In the main exhbition hall and in most of the smaller barns there is a profusion of exhibitors selling anything you can think of that is remotely connected with fiber: handmade garments and blankets, angora rabbits, wool dusters, supplies for tending sheep, looms, spindles, garden plants, spinning wheels, books of techniques and patterns, knitting needles, special soaps for wool and fine garments, fleeces, needles and blocks for felting, portraits and landscapes made with tiny embroidered stitches, buttons, toys, alpacas, and, of course, yarn. Hundreds upon hundreds of skeins of yarn in every color and texture imaginable. Handspun, hand dyed yarn that is completely unique and not available anywhere else. Rows of commercially dyed and spun yarn that can work in any project. Chunky yarn and fine yarn and crazy yarn with elastic or tied threads or beads incorporated into the yarn itself. This year sparkly yarn seems to be in style, with most of the large exhibitors showing large swaths of yarn with strands of metallic color that glittered in the sunlight. The festival is absolutely a knitter’s dream landscape.

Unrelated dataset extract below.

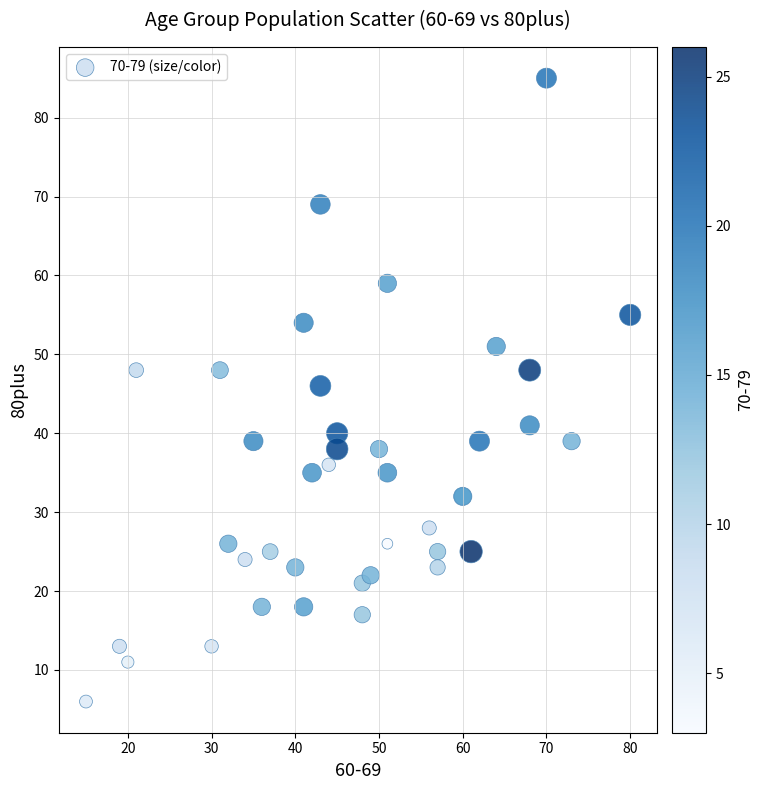

What Y value in the scatter plot is closest to 45?

46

Every year that I am able I attend the festival with my mother-in-law, who taught me to knit. The sheep and wool festival is a crowded but friendly place. It’s the kind of place where people wear their own handmade garments and it’s perfectly acceptable to walk up to a stranger and let them know how much you like their sweater or shawl. In fact, twice when I did this the wearer gave me the name of the pattern and the name of the yarn she used to create her masterpiece. This year my two and a half year old daughter came with us to the festival for the first half of the day. We took her to see the demonstrations of dogs herding sheep, which I thought was impressive but which didn’t keep her interest. We fed her festival food, the kind of hot dogs, kettle corn, and boardwalk fries that you can find at any fair worth its name. We found a group of people spinning angora yarn directly off their rabbits and she was able to pet a real live bunny, which she later told me was her favorite part of the day. Then my husband took her back to my mother-in-law’s house and she and I continued on to see the rest of the exhibits.

Some of my favorites were the booth by “Going Gnome,” in which two sisters sold their handmade, needle felted wool sculptures of gnomes, birds and mushrooms and the booth by “Hunt Country Yarn” a Virginia store which features yarn made and sold by women owned businesses. Another booth featured alpaca yarn and had a large sign on its side offering two male alpacas for $800. They are beautiful animals but I wasn’t tempted; where would I put an alpaca? And what would I feed it? A third booth offered registration for a week long fiber arts retreat in New England, which is also impractical for me. It’s fun though, to imagine the different things I could do in another life. A life that involved less time spent at work and more time spent on interesting hand made crafts.